Ces observations soulèvent deux questions essentielles : Ces cellules tumorales circulantes représentent-elles des cellules tumorales viables capables de former des métastases ? Une intervention thérapeutique où des cellules tumorales circulantes sont détectées sans signe radiologique de maladie pourrait-elle changer l’histoire naturelle de la maladie et prévenir la récidive ou l’apparition de métastases ? Ces questions prennent de l’importance dans un contexte où de plus en plus de traitements systémiques sont administrés autour de la chirurgie (néoadjuvant/adjuvant), offrant une opportunité d’interventions curatives nécessitant une approche adaptée au risque, afin de maximiser le bénéfice tout en limitant la toxicité.
Dans l’essai SUCCESS de phase III, la présence de cellules tumorales circulantes avant l’initiation de la chimiothérapie adjuvante, et après celle-ci, était associée à une survie sans maladie et une survie globale significativement diminuées. Environ 18 % des patientes présentaient encore des ellules tumorales circulantes deux ans après traitement, soulevant des questions sur : la nécessité d’une surveillance plus intensive, ou l’opportunité d’un traitement additionnel avant l’apparition visible de la maladie métastatique[75].
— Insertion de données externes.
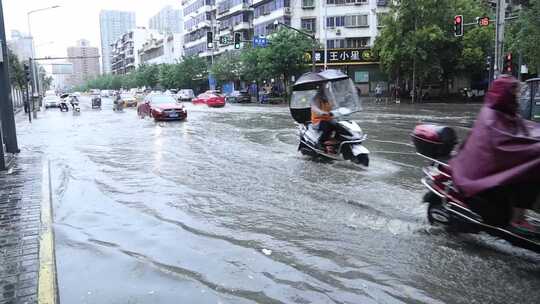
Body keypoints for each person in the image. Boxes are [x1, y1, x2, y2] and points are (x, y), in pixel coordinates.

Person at [450, 75, 540, 235]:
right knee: (529, 168)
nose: (517, 95)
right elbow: (507, 146)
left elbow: (527, 131)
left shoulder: (507, 113)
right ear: (503, 93)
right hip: (479, 178)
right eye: (513, 91)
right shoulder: (491, 118)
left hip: (490, 171)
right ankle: (517, 219)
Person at [311, 85, 337, 153]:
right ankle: (320, 142)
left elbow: (335, 106)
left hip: (328, 119)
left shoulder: (329, 98)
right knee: (326, 126)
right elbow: (315, 108)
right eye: (324, 88)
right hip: (318, 120)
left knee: (339, 126)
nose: (326, 89)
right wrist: (323, 113)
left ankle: (335, 142)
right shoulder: (316, 99)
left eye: (326, 88)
Un nombre croissant d’essais cliniques utilise l'ADN circulant tumoral pour mesurer la maladie résiduelle minimale après chirurgie pout initier un traitement de façon précoce, lorsque la charge tumorale est faible et la guérison encore possible. Mais l'ADN circulant tumoral ne permet pas d'orienter vers le meilleur traitement. La combinaison de la mesure de la maladie résiduelle par l'ADN circulant tumoral associée à l'analyse génétiques des cellules tumorales circulantenécessite de futures recherches[76].
L’étude allemande SURVIVE, démarrée en 2024, sera le premier grand essai randomisé évaluant si la biopsie liquide — incluant les cellules tumorales circulantes — apporte un bénéfice de survie en guidant la surveillance du cancer du sein précoce et en déclenchant des évaluations de restadification[77]. Cet essai devrait fournir des données déterminantes pour savoir si des interventions précoces en cas de maladie résiduelle minimale, ou en cas de cancer oligométastatique, peuvent réellement améliorer la survie à long terme.
Diagnostic précoce des cancers
La complexité de l’isolement des cellules tumorales circulantes et de leur analyse génétique, empêche pour l’instant leur utilisation comme test de screening primaire dans la population générale. Des tentatives préliminaires ont toutefois été réalisées :
- dépistage de cellules tumorales circulantes chez des personnes à haut risque de cancer du poumon[78],
- dépistage dans le cancer du sein[79],[80],
- dépistage dans le cancer de la prostate[81].